:: Dataset records ::

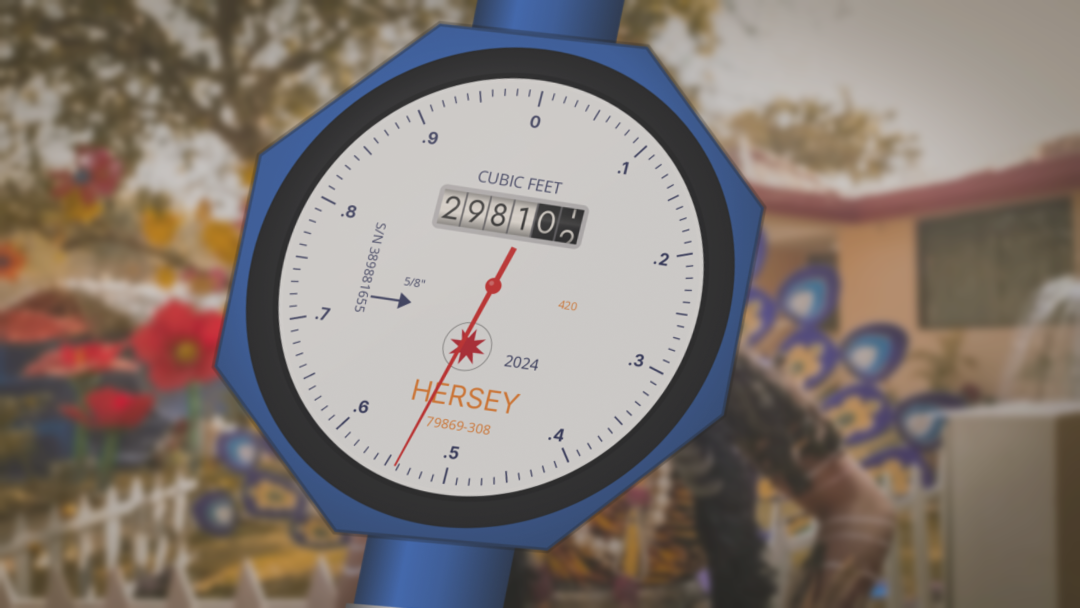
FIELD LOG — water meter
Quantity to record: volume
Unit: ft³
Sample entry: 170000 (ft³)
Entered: 298101.54 (ft³)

:::

▶ **About this exercise**
Output the records above line for line, unchanged, leaving out the pictures.

▶ **Final answer**
FIELD LOG — water meter
Quantity to record: volume
Unit: ft³
Sample entry: 170000 (ft³)
Entered: 298101.54 (ft³)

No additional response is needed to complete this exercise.